**提示された文章**
———

NVIDIAは7月16日、都内で同社GPUに関するカンファレンス「GPU Technology Conference Japan 2014(GTC Japan 2014)」を開催した。基調講演には、同社FellowのDavid Kirk氏が、GPUに関する最新トピックスならびにGPUを活用して切り開かれる未来の姿の説明を行った。
CUDAが開発されて以降、GPUは単に画像を描画するだけの存在ではなくなり、さまざまなソリューションを実現する存在となり、その適用範囲も年々拡大を続けている。実際、2010年に開催された第1回目となるGTC Japanの参加者は480名程度であったが、今回のGTC Japanは約1500名が参加し、その業種も家電、自動車、通信、光学機器、ソリューションベンダなど幅広いものとなっているという。
「今やCUDAは、組み込み、自動車、タブレットやスマートフォン、そしてスーパーコンピュータと、ありとあらゆる場所で活用されるようになってきた。これまでのCUDAのダウンロード数は250万を超し、世界で1000以上の大学がCUDAを教える授業を開催する予定だ」と同氏はCUDAとそれによって実現されるGPUコンピューティングの広がりを強調する。

———

**与えられたデータ**

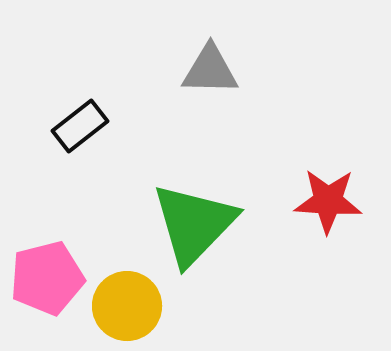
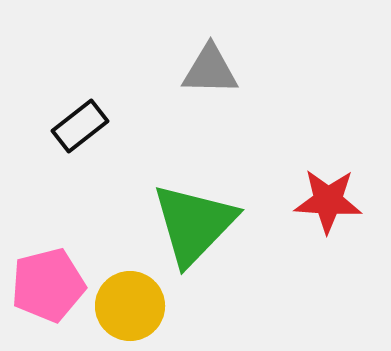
pink pentagon: moved 1 px right, 7 px down
yellow circle: moved 3 px right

———

**課題の要件**
(A) GTC Japan 2014に関する文章について、「NVIDIAは7月16日、都内で同社GPUに関するカンファレンス「GPU Technology Conference」から「ティングの広がりを強調する。」までの部分（両端を含む）を、「基調講演」を「特別講演」に置き換えて示しなさい。
(B) GTC Japan 2014の基調講演を伝える文章の最後の文に続けて、その先の部分を書きなさい。

**課題別の結果**
(A)
NVIDIAは7月16日、都内で同社GPUに関するカンファレンス「GPU Technology Conference Japan 2014(GTC Japan 2014)」を開催した。特別講演には、同社FellowのDavid Kirk氏が、GPUに関する最新トピックスならびにGPUを活用して切り開かれる未来の姿の説明を行った。
CUDAが開発されて以降、GPUは単に画像を描画するだけの存在ではなくなり、さまざまなソリューションを実現する存在となり、その適用範囲も年々拡大を続けている。実際、2010年に開催された第1回目となるGTC Japanの参加者は480名程度であったが、今回のGTC Japanは約1500名が参加し、その業種も家電、自動車、通信、光学機器、ソリューションベンダなど幅広いものとなっているという。
「今やCUDAは、組み込み、自動車、タブレットやスマートフォン、そしてスーパーコンピュータと、ありとあらゆる場所で活用されるようになってきた。これまでのCUDAのダウンロード数は250万を超し、世界で1000以上の大学がCUDAを教える授業を開催する予定だ」と同氏はCUDAとそれによって実現されるGPUコンピューティングの広がりを強調する。

(B)
また、そんなCUDAの進化を最新アーキテクチャである「Kepler」が後押しをしていることも強調。ARM64ビットアーキテクチャとGPUを組み合わせたHPCサーバが、従来のx86サーバとGPUの組み合わせ以上に高い電力対性能を実現するとするほか、組み込み向けモバイルスパコンボード「Jetson TK1」の活用により、組込機器からスパコンまでCUDAがカバーできるようになったとする。
こうしたGPUの活用はエンタープライズ分野にも拡大している。NVIDIAでは「エンタープライズ仮想化2.0」と呼んでおり、「GRID」と呼ばれるデスクトップ仮想化とGPUコンピューティングを組み合わせることで、快適な仮想化環境の構築が可能になる一連のソリューションを提供しているが、同日、GTC Japanの開催に合わせ、日本のユーザーが日本語のユーザーインタフェース環境でGRIDを試すことが可能な仮想デスクトップ環境の無償トライアルの国内提供を開始したことも明らかにした。
http://www.nvidia.co.jp/object/trygrid-jp.htmlよりユーザー登録を行い、「GRID Wrokspace」をダウンロードして起動し、接続先に「Asia」を選択することで、仮想デスクトップ環境にアクセスすることができ、あらかじめ用意されているブラウザ上での3D表現デモやハイエンドグラフィック処理、シーメンスPLMソフトウェアの3D CADツール「Teamcenter」を体験することもできる。デモ以外の個人のデータについても、使いたいファイルをドラッグ&ドロップすることで使えるようになるとする。
また、こうしたGPUを活用したデスクトップ仮想化により自動車分野では、これまでの車体デザインや製造などの部門だけでなく、営業がタブレットを活用してバーチャルショールーム的な使い方や、ユーザー個々人の好みに応じたカスタマイズの支援といった、販売でのGPUの活用も進むことが期待できるとする。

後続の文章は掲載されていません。